Sortie de réserve !

C’est avec l’envie de valoriser les œuvres picturales de ses collections que le Musée national des douanes a choisi cette année d’axer son exposition temporaire sur l’histoire de l’art. Musée d’histoire avant toute chose, il sort ainsi « de sa réserve » et se glisse dans la peau d’un musée des beaux-arts. Le parcours installé réunit des tableaux déjà présents dans les collections permanentes, complétés d’œuvres issues des réserves, dont certaines ont fait l’objet à cette occasion d’une restauration. Trente et une toiles forment l’ensemble, dont un tiers n’a encore jamais été présenté au public. Au-delà des qualités documentaires évidentes des œuvres qui évoquent la douane sous ses aspects fonctionnels, l’exposition a pour ambition de révéler leur esthétisme intrinsèque : certes l’administration des douanes assume des missions concrètes, matérielles, ancrées dans le contrôle des marchandises et dans la lutte contre la fraude, mais elle est aussi source d’inspiration plastique et poétique pour les artistes.

Les tableaux présentés sont réunis autour de deux thématiques principales, classiques en histoire de l’art : le paysage et le portrait. Genre à part entière depuis le 17e siècle, le paysage s’inscrit dans les courants romantique et naturaliste du siècle suivant, privilégiant l’observation directe de la nature. En parallèle, l’engouement pour le portrait s’installe au 16e siècle en Europe. Art de cour, adopté par les bourgeois au 19e siècle, il s’immisce progressivement dans toutes les couches sociales.

- - -

• **CONSIGNES**
(a) Traduisez en anglais cette phrase du texte sur l'exposition du Musée national des douanes : « Trente et une toiles forment l'ensemble, dont un tiers n'a encore jamais été présenté au public. »
(b) Poursuivez le texte sur l'exposition du Musée national des douanes après sa dernière phrase.

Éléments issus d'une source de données
- - -

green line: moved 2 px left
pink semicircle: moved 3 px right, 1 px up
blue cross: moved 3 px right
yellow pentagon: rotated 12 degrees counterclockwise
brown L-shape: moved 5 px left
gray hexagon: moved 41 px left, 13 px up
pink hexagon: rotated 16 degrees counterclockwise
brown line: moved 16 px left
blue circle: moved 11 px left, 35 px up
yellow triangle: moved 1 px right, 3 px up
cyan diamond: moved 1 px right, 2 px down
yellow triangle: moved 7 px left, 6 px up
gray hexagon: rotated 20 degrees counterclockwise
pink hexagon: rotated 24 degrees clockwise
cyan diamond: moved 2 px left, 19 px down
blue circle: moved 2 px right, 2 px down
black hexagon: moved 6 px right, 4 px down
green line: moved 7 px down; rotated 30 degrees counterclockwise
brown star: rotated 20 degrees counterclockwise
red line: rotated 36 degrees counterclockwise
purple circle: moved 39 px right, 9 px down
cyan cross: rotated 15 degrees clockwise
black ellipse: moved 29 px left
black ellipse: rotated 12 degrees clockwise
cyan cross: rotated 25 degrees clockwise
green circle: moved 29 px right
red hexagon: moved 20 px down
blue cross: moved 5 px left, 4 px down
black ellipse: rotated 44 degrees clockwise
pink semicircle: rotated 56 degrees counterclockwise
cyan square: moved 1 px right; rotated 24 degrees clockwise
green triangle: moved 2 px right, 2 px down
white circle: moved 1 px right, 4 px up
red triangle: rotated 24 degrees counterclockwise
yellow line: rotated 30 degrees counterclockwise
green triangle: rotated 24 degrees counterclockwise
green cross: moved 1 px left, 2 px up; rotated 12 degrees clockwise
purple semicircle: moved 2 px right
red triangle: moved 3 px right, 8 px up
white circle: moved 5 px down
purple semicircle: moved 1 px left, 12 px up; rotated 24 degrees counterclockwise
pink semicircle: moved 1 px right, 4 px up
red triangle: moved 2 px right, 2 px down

- - -

• **RÉPONSES**
(a) Thirty-one canvases make up the whole, a third of which have never before been shown to the public.

(b)
Les œuvres présentées datent pour la plupart de l’époque moderne. Autour du chef-d’œuvre de Claude Monet s’articulent des paysages littoraux influencés par le mouvement du maître et l’école de Rouen, tant du point de vue de la technique (H. Moret, L. Bordes, E. Dorrée) que du sujet exprimé dans d’autres styles (J.-F. Auburtin, M. Doillon-Toulouse). Les mouvements cubistes et naïfs sont également suggérés (J. Le Ray, J. Frélaut). Pour les paysages portuaires, on assiste au développement du courant naturaliste avec des représentations réalistes de scènes de vie quotidiennes, animées de personnages issus de couches populaires : pêcheurs, marchands, ouvriers... douaniers. L’ambiance est teintée des clameurs et des parfums qui semblent s’en dégager. Enfin, certains artistes ont représenté les agents de la douane lors de commandes pour les portraits officiels, mais aussi plus spontanément à l’image de Régis Deygas, curieux de ses contemporains.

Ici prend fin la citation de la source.